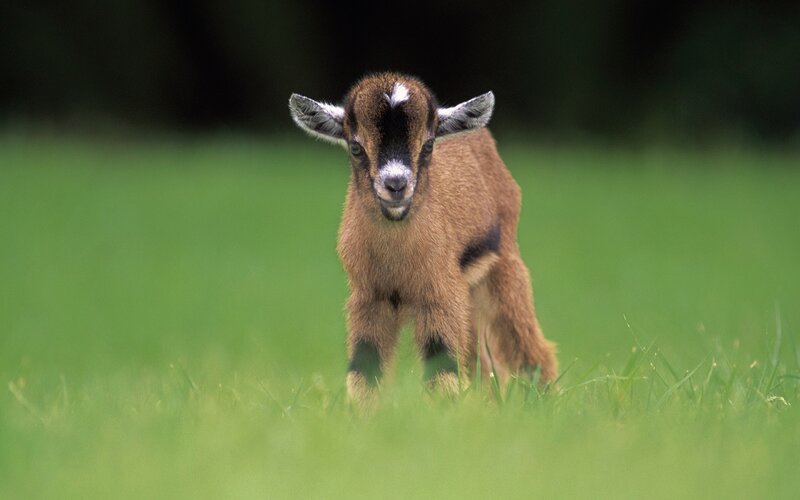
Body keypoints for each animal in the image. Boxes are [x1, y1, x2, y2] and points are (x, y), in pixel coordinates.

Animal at [289, 73, 557, 403]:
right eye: (355, 147)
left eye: (428, 146)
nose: (396, 184)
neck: (397, 264)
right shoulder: (369, 299)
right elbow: (365, 368)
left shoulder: (441, 295)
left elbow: (442, 368)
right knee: (483, 364)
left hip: (503, 268)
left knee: (529, 348)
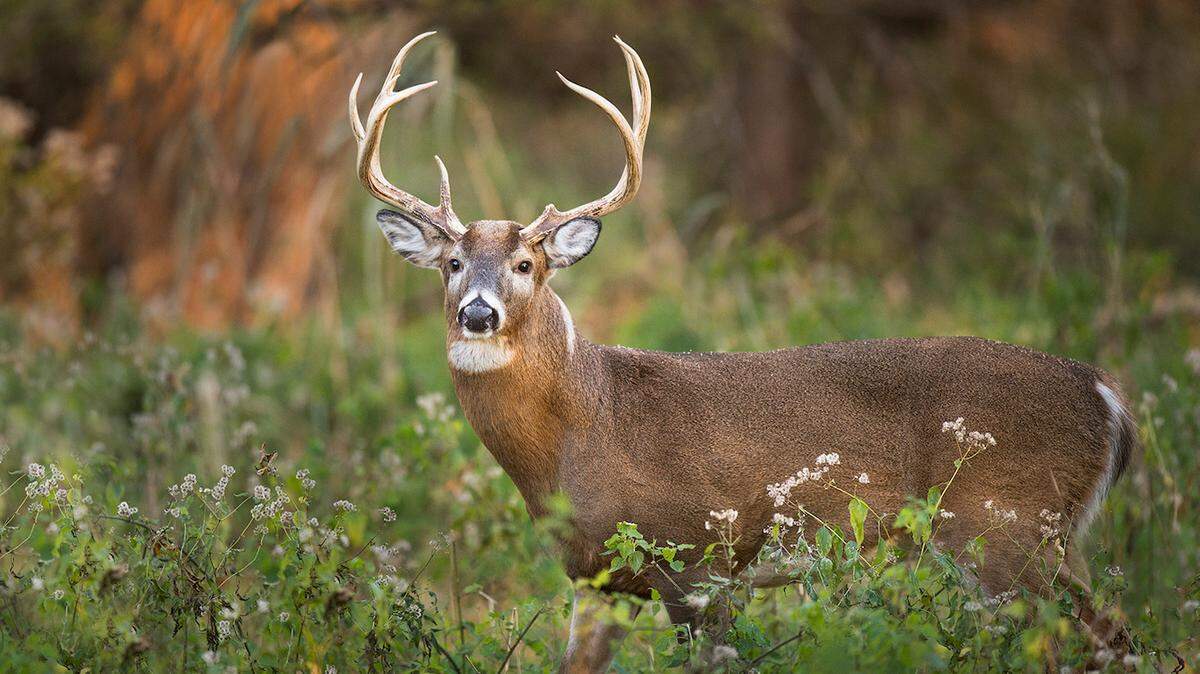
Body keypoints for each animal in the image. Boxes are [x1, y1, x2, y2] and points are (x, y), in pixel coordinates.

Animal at [349, 32, 1137, 672]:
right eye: (452, 263)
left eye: (526, 265)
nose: (478, 313)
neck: (584, 428)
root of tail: (1106, 395)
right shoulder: (596, 578)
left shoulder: (700, 558)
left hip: (1008, 526)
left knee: (1102, 637)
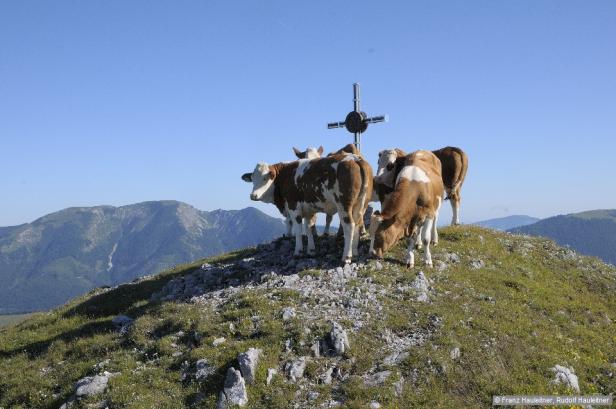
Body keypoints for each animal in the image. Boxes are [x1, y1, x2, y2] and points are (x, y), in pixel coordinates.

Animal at [243, 153, 372, 262]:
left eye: (265, 178)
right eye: (253, 179)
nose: (253, 195)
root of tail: (355, 158)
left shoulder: (293, 205)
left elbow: (298, 229)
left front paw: (298, 252)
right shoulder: (309, 209)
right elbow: (308, 228)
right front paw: (311, 251)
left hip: (344, 204)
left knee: (350, 225)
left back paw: (346, 257)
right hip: (362, 204)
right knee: (358, 223)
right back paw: (355, 253)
○ ○ ○ ○ ○ ○ ○
Give every record again word for word, pictures excluded.

## Solution for this task
Body keypoints for each animal in the image. Boxes are [x1, y1, x2, y2] and points are (x, y), in pixel coordinates.

Animal at [289, 73, 557, 403]:
right eye: (355, 147)
left eye: (428, 146)
nose: (396, 184)
neck: (397, 264)
right shoulder: (369, 299)
right elbow: (365, 368)
left shoulder: (441, 295)
left elbow: (442, 368)
right knee: (483, 364)
left hip: (503, 268)
left knee: (529, 348)
Body keypoints for each animal in the image. Boxes are [x1, y1, x2, y2] and points are (x, y), in pixel coordinates.

Animal at [349, 32, 1137, 672]:
right eye: (452, 263)
left eye: (526, 265)
nose: (478, 313)
neck: (584, 428)
root of tail: (1106, 395)
right shoulder: (596, 578)
left shoulder: (700, 558)
left hip: (1008, 526)
left knee: (1102, 637)
Body keypoints for each animal in the image. Boxes are [x1, y1, x2, y2] and points are (x, y), in pixel coordinates.

Animal at [243, 153, 372, 262]:
left eye: (265, 178)
right eye: (253, 179)
nose: (253, 195)
root of tail: (355, 158)
left shoulder: (293, 205)
left elbow: (298, 229)
left front paw: (298, 252)
right shoulder: (309, 209)
right elbow: (308, 228)
right front paw: (311, 251)
left hip: (344, 204)
left knee: (350, 225)
left back paw: (346, 257)
right hip: (362, 204)
right knee: (358, 223)
right back paw: (355, 253)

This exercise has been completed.